重力と身体強化で、雷が落ちたみたいな轟音と共に真っ二つに裂けた木。
その奥に赤い髪が見えた気がして、僕は木の中に降り立った。
……すると。
「いたっ!ジョアンナちゃん!」
ジョアンナちゃんが、大きな木の大きな空洞の中で、丸まっていた。
僕の声に反応しないと言うことは、眠っているのか気絶しているのか、それとも。
「……死んで……無いよね?」
ひくっと口元がひきつった。
まさかねーと思いながら、ジョアンナちゃんの手首を押さえる。
「み、脈が……ないっ!?」
びくっ!と肩を跳ねさせて、急いで脇を確認する。
……テニスボールが挟んである。
「……この悪戯やった奴絶対殺す……」
イラァッとした。通常時にしたら全く驚かない悪戯だが、こんな非常時にやられると、物凄く、ものすごーくイラつく。

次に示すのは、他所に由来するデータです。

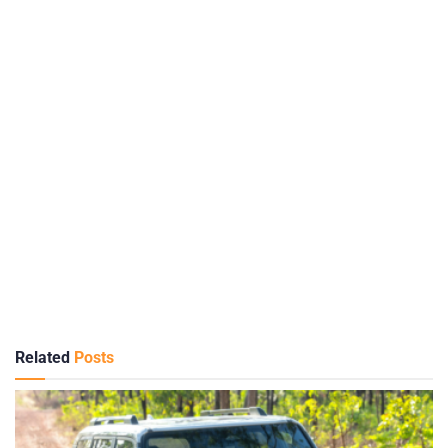
Related
Posts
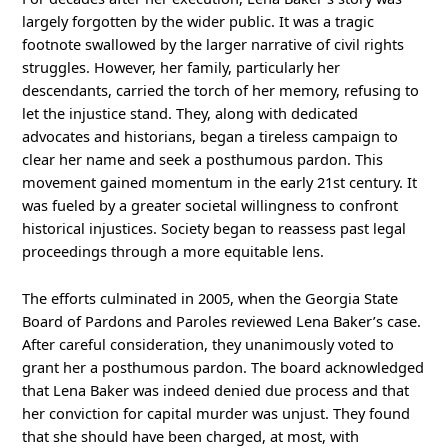
largely forgotten by the wider public. It was a tragic
footnote swallowed by the larger narrative of civil rights
struggles. However, her family, particularly her
descendants, carried the torch of her memory, refusing to
let the injustice stand. They, along with dedicated
advocates and historians, began a tireless campaign to
clear her name and seek a posthumous pardon. This
movement gained momentum in the early 21st century. It
was fueled by a greater societal willingness to confront
historical injustices. Society began to reassess past legal
proceedings through a more equitable lens.
The efforts culminated in 2005, when the Georgia State
Board of Pardons and Paroles reviewed Lena Baker’s case.
After careful consideration, they unanimously voted to
grant her a posthumous pardon. The board acknowledged
that Lena Baker was indeed denied due process and that
her conviction for capital murder was unjust. They found
that she should have been charged, at most, with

何なんだ……態々この樹海擬きに訪れてやることがこんな下らない悪戯なのか……やった奴寧ろ大物だよ。ここで自殺するのは勿体無いよ……
テニスボールを引っ付かんで遥か遠くまで投げる。ご丁寧に脇に二個挟んである。
もういっそ脱力しながらジョアンナちゃんをだきかかえた。
……つったって、ここに来る前言った通り、既に方向感覚を狂わされている。それはジョアンナちゃんも同じことだろう。

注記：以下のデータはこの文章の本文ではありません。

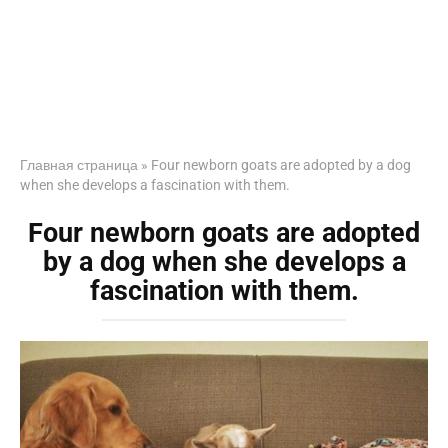
Главная страница
»
Four newborn goats are adopted by a dog
when she develops a fascination with them.
Four newborn goats are adopted
by a dog when she develops a
fascination with them.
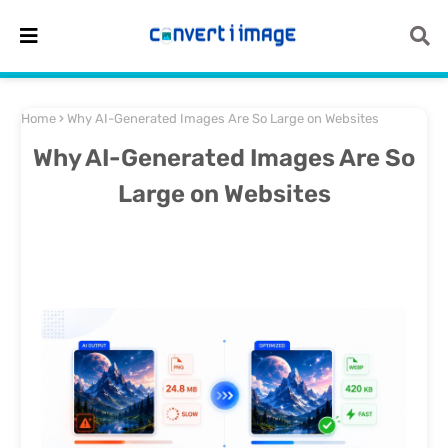
Home
Why AI-Generated Images Are So Large on Websites
Why AI-Generated Images Are So
Large on Websites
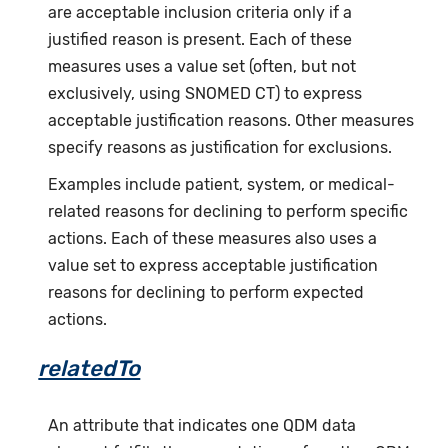
are acceptable inclusion criteria only if a
justified reason is present. Each of these
measures uses a value set (often, but not
exclusively, using SNOMED CT) to express
acceptable justification reasons. Other measures
specify reasons as justification for exclusions.
Examples include patient, system, or medical-
related reasons for declining to perform specific
actions. Each of these measures also uses a
value set to express acceptable justification
reasons for declining to perform expected
actions.
relatedTo
An attribute that indicates one QDM data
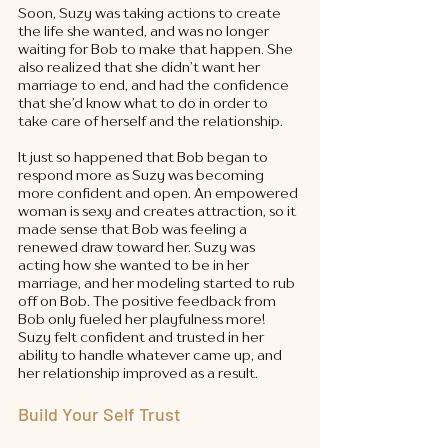
Soon, Suzy was taking actions to create 
the life she wanted, and was no longer 
waiting for Bob to make that happen. She 
also realized that she didn’t want her 
marriage to end, and had the confidence 
that she’d know what to do in order to 
take care of herself and the relationship. 
It just so happened that Bob began to 
respond more as Suzy was becoming 
more confident and open. An empowered 
woman is sexy and creates attraction, so it 
made sense that Bob was feeling a 
renewed draw toward her. Suzy was 
acting how she wanted to be in her 
marriage, and her modeling started to rub 
off on Bob. The positive feedback from 
Bob only fueled her playfulness more! 
Suzy felt confident and trusted in her 
ability to handle whatever came up, and 
her relationship improved as a result. 
Build Your Self Trust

起こしたって何の得もない子供を起こすよりかは、寝てるまんま送り返した方が良いだろう。
と、言うことで、実は僕、良いもの持ってきてるんですよねー!
「ふふん!転送陣~!護符バージョン!」
黒い札を懐から取り出す。
実は、いざというときに確実に逃げ出すために、一枚だけいつも僕の部屋に繋げられる護符を持っていたのさ!
やり方は簡単、まずは護符とジョアンナちゃんを用意します
①ジョアンナちゃんに護符をペタッとはる。
②もどれーもどれーと念じる。
③ジョアンナちゃんがひゅんっと転移する。
おしまい☆
一仕事おえたー、と、ふぅっとためいきをつき、今更ながらに気が付いた。
……これじゃ僕、帰れないじゃん。
自分のお馬鹿さ加減に絶望した。まさかこんなに馬鹿だとは思っていなかった。